Matemática da contaminação: SC pode ter mais de 300 infectados

Foto Robson Valverde_SES

Crescimento exponencial, curva, pico, evolução. Esses termos dominam os informes sobre o novo coronavírus. O que os dados mostram é que a pandemia se multiplica muito rápido (escala exponencial). A curva de crescimento acentuada faz o pico de casos extrapolar a margem de capacidade dos sistemas de saúde. Foi o que ocorreu na China, Itália e outros países da Europa. Um pico alto pode levar a falta de leitos e invariavelmente a uma maior taxa de mortalidade. Exemplo disso é o que ocorreu na Itália, que já tem mais de 41 mil casos confirmados e em menos de 24 horas confirmou mais 450 mortes. A Itália já passou a China em número de óbitos, são 3.405 mortos contra 3.245 na China, que chegou a mais de 80 mil casos confirmados.

Em entrevista ao Estadão, o presidente do Hospital Albert Einstein de São Paulo, médico-cirurgião Sidney Klajner, estima-se que para cada caso notificado no Brasil é possível que existam outros 15 infectados não notificados.
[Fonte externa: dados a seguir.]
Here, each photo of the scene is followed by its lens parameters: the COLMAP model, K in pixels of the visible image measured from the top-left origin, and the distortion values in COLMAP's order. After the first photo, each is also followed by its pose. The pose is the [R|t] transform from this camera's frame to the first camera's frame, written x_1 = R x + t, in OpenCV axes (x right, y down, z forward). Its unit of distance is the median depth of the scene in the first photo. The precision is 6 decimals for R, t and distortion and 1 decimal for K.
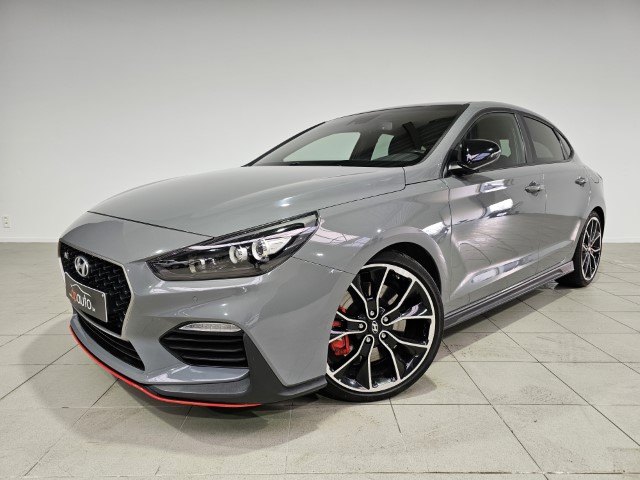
lens RADIAL K [[441.3, 0, 318.4], [0, 441.3, 239.0], [0, 0, 1]] dist [0.065740, -0.053014]
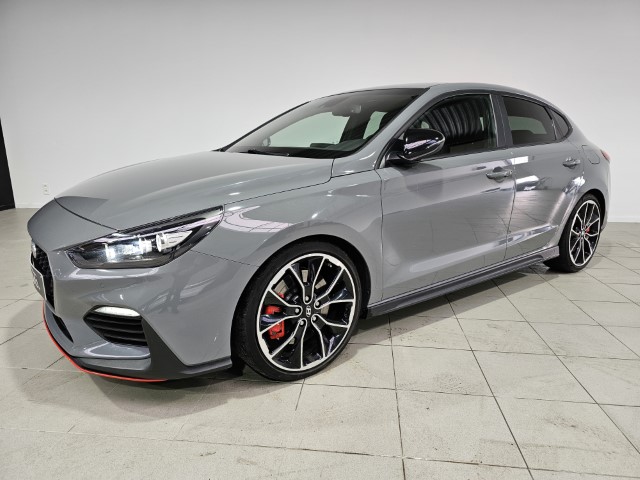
lens RADIAL K [[441.3, 0, 324.7], [0, 441.3, 242.8], [0, 0, 1]] dist [0.065740, -0.053014]
pose [[0.992895, 0.028184, -0.115607, 0.302562], [-0.017884, 0.995855, 0.089181, -0.061702], [0.117642, -0.086480, 0.989283, -0.028556]]
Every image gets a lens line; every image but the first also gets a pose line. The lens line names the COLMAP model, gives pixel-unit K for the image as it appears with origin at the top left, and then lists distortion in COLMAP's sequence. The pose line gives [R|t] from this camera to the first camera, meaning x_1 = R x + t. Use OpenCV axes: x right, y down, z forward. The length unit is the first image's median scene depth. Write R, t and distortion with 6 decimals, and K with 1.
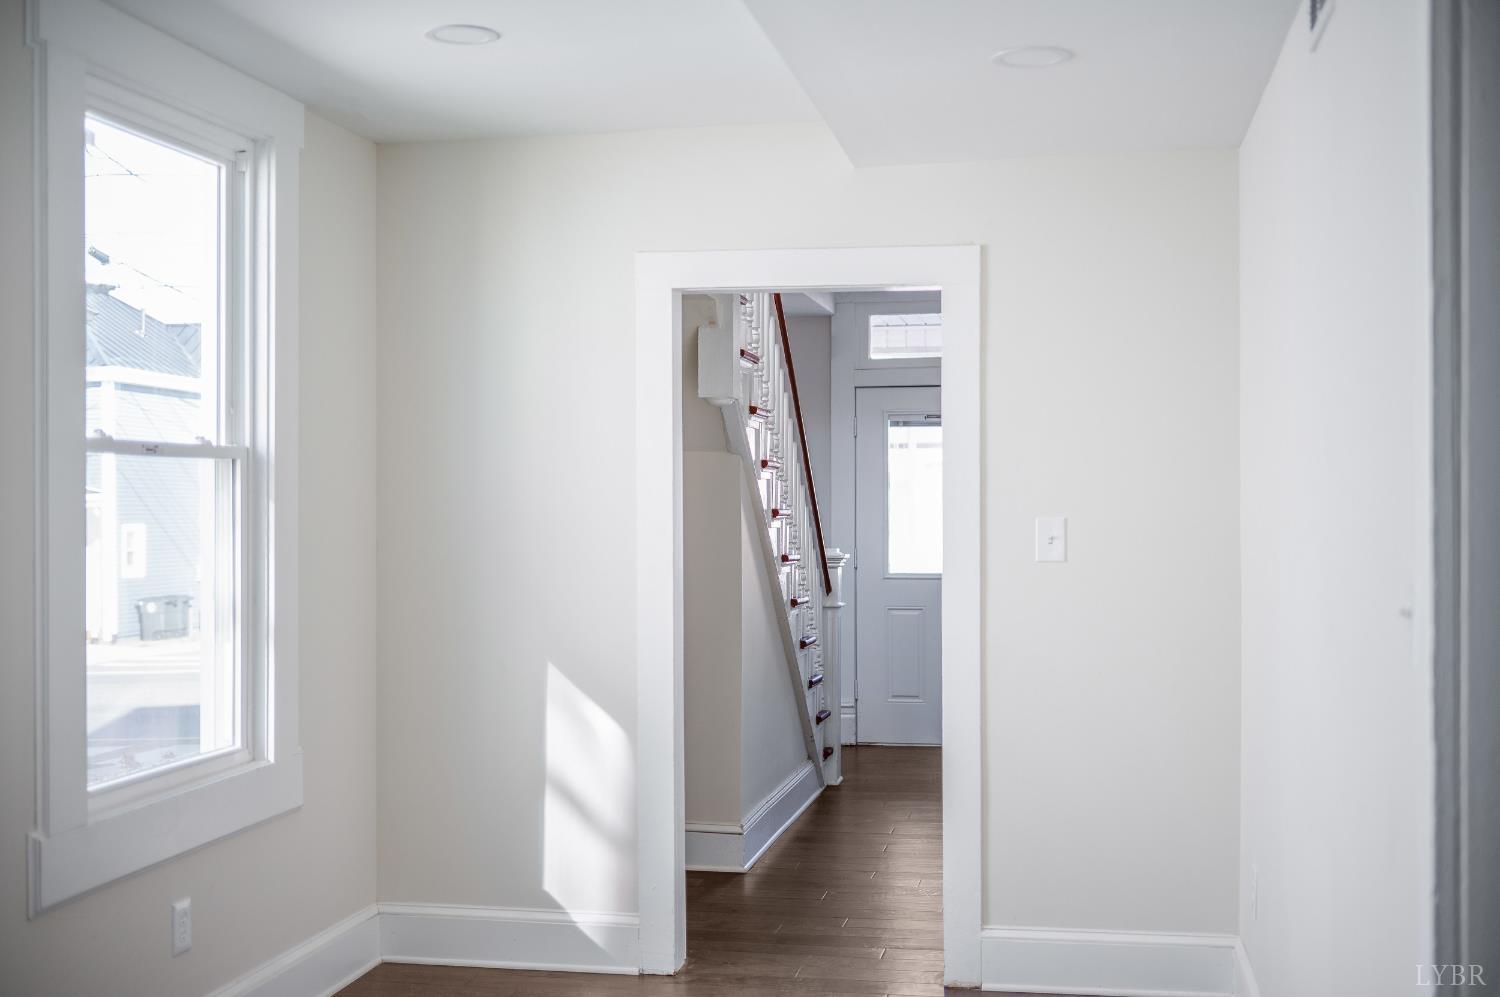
lens RADIAL K [[1737.5, 0, 750.0], [0, 1737.5, 503.7], [0, 0, 1]] dist [0.008366, 0.009330]
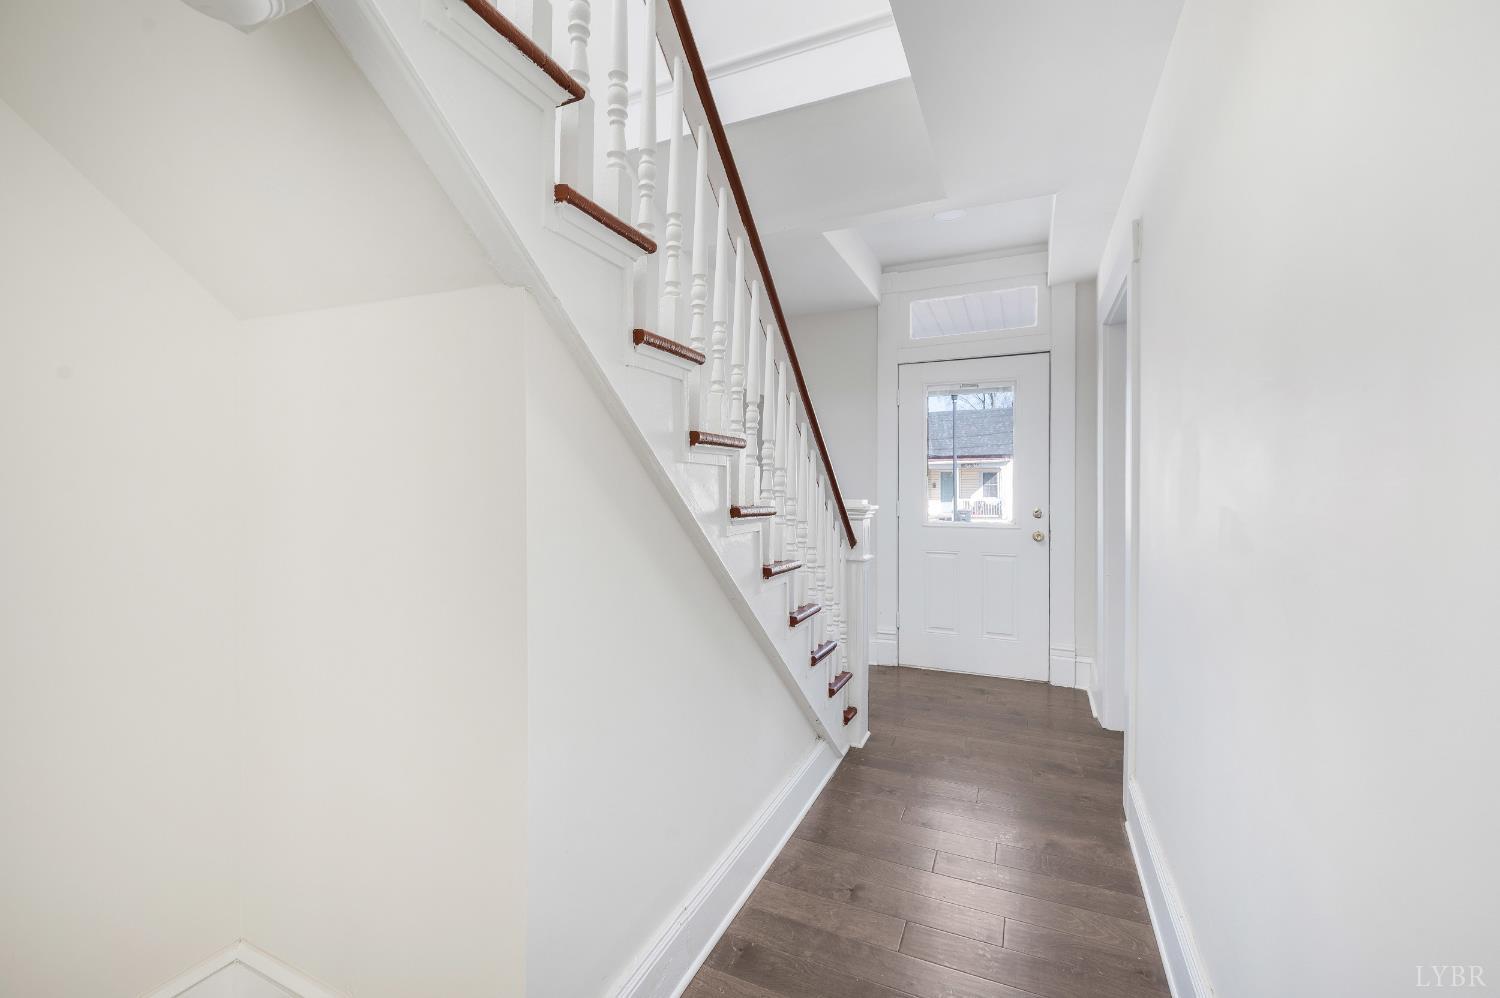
lens RADIAL K [[610.1, 0, 745.4], [0, 610.1, 496.9], [0, 0, 1]] dist [-0.000482, -0.000101]
pose [[0.971134, -0.002255, -0.238524, 0.068140], [0.006116, 0.999862, 0.015446, 0.018778], [0.238456, -0.016459, 0.971014, 0.658790]]
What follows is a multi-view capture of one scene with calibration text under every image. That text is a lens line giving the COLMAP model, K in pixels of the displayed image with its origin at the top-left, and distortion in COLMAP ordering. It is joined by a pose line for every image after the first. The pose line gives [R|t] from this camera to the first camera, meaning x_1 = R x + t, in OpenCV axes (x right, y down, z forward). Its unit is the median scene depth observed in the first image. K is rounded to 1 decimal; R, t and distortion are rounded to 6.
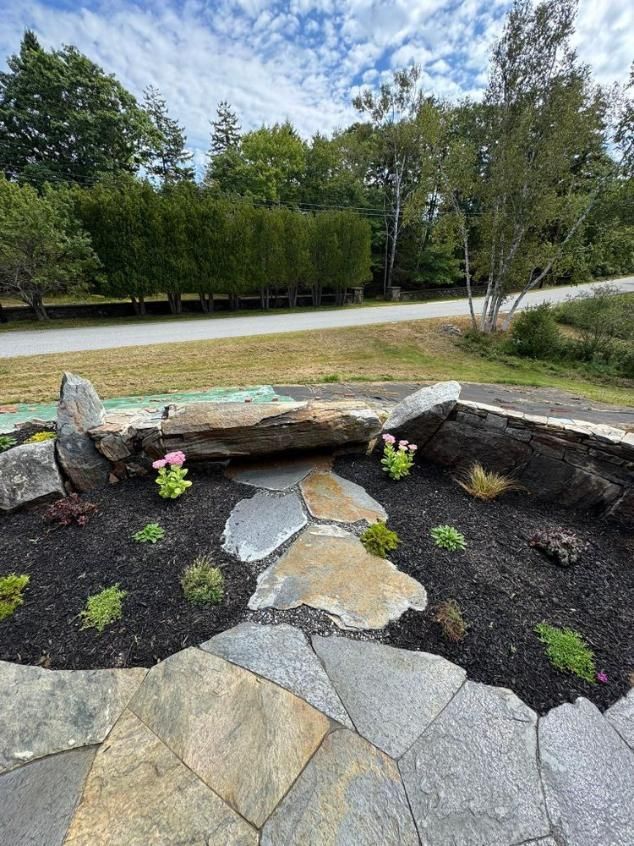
lens RADIAL K [[340.6, 0, 315.3], [0, 340.6, 417.7], [0, 0, 1]] dist [-0.001874, 0.001559]
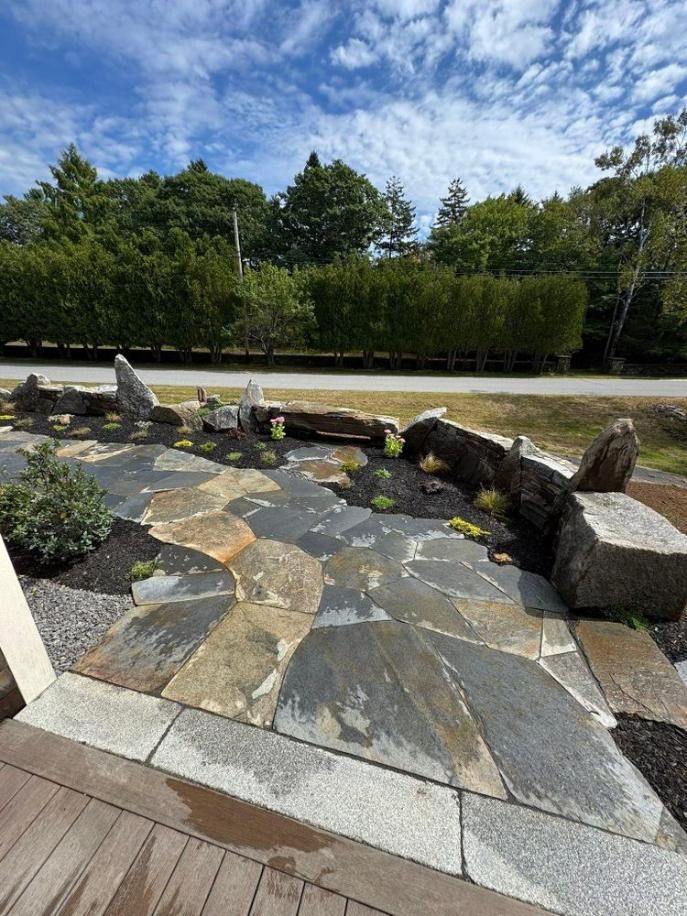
lens RADIAL K [[368.8, 0, 345.9], [0, 368.8, 455.9], [0, 0, 1]] dist [-0.001874, 0.001559]
pose [[0.883587, 0.176719, -0.433641, 0.122457], [-0.213038, 0.976373, -0.036191, 0.041811], [0.417000, 0.124360, 0.900359, -0.107722]]
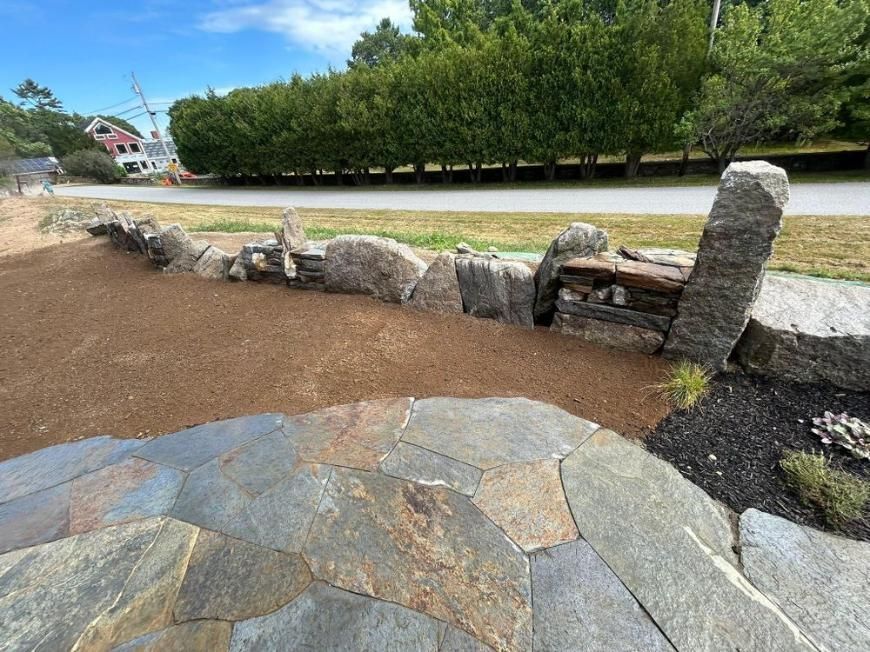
lens RADIAL K [[350.3, 0, 434.1], [0, 350.3, 321.3], [0, 0, 1]] dist [-0.001874, 0.001559]
pose [[0.567715, 0.327999, -0.755060, -0.403393], [-0.253862, 0.942251, 0.218441, 0.057025], [0.783105, 0.067669, 0.618197, -0.098267]]
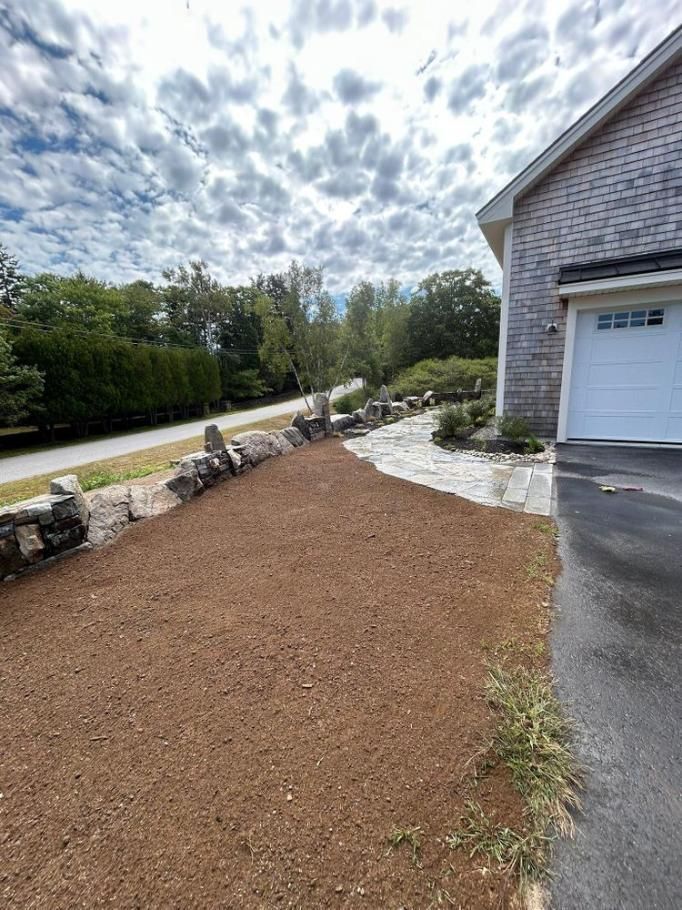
lens RADIAL K [[366.4, 0, 340.4], [0, 366.4, 451.0], [0, 0, 1]] dist [-0.001874, 0.001559]
pose [[0.688226, -0.177066, 0.703557, -0.727501], [0.349730, 0.930617, -0.107899, 0.139511], [-0.635636, 0.320313, 0.702400, -0.286186]]
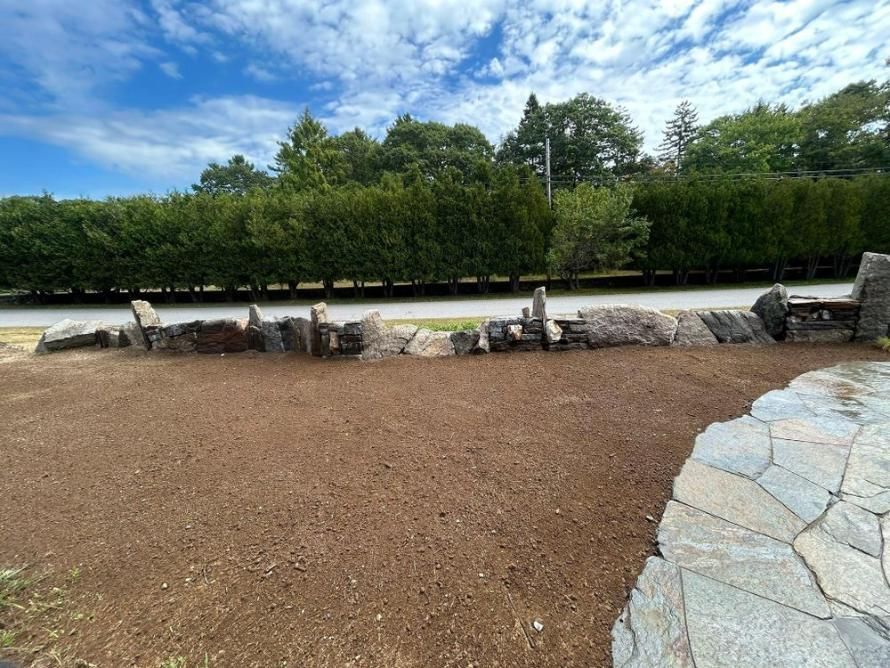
lens RADIAL K [[358.3, 0, 442.5], [0, 358.3, 327.9], [0, 0, 1]] dist [-0.001874, 0.001559]
pose [[0.869130, 0.051509, -0.491894, -0.542481], [-0.155312, 0.972676, -0.172568, 0.135969], [0.469565, 0.226381, 0.853382, -0.271392]]
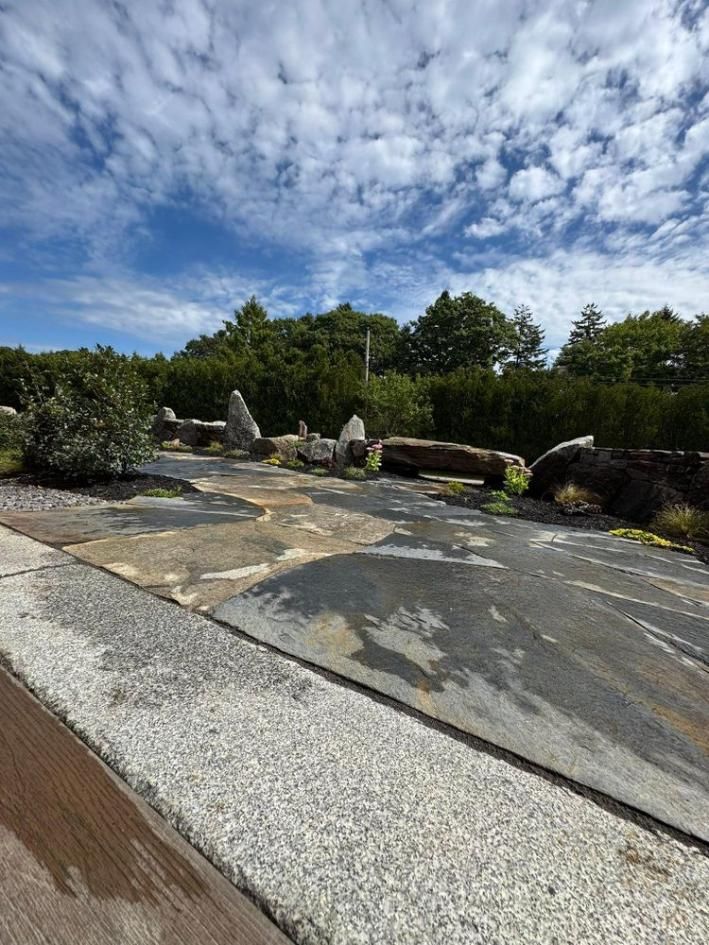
lens RADIAL K [[380.5, 0, 356.7], [0, 380.5, 472.4], [0, 0, 1]] dist [-0.001874, 0.001559]
pose [[0.719851, 0.112348, -0.684976, 0.116618], [-0.352247, 0.909436, -0.221018, 0.090586], [0.598110, 0.400381, 0.694233, -0.056798]]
Isso colocaria o país em uma situação muito mais alarmante do que se tem hoje em tela. Para se ter ideia, em Santa Catarina poderíamos estimar cerca de 315 infectados. Segundo o especialista, o pico dos casos na epidemia de covid-19 no Brasil deve ocorrer no início de abril.

O presidente Jair Bolsonaro já disse que o Brasil não vai fazer 100% dos testes em suspeitos como indica a Organização Mundial da Saúde (OMS), “seria desperdício”, afirmou. O mesmo foi seguido pelo governo catarinense, que fará testes por amostragem.

A orientação da OMS é de que sejam testadas todas as pessoas que possam ser consideradas suspeitas e, em caso positivo, testar todos que tiveram contato com o caso confirmado nos dois dias anteriores e testá-los também, mesmo sem sintomas.

A alegação da OMS é que mesmo pacientes assintomáticos transmitem a doença. De fato, estudos mostram que boa parte das transmissões vem de pessoas assintomáticas.

A mudança de metodologia dos testes pode acabar “mascarando” a realidade do coronavírus que é mostrada em relatórios oficiais. Os dados também podem ficar comprometidos para fins de estudos estatísticos em um contexto de comparação global.

Na Itália a maioria dos mortos são idosos, na França, a maior parte dos internados em UTI não fazem parte desse grupo. No Brasil, com quatro mortes confirmadas, ainda é cedo pra dizer qual é o perfil majoritário das vítimas fatais. Mas autoridades já avaliam que seria catastrófica a chegada do vírus às comunidades mais carentes.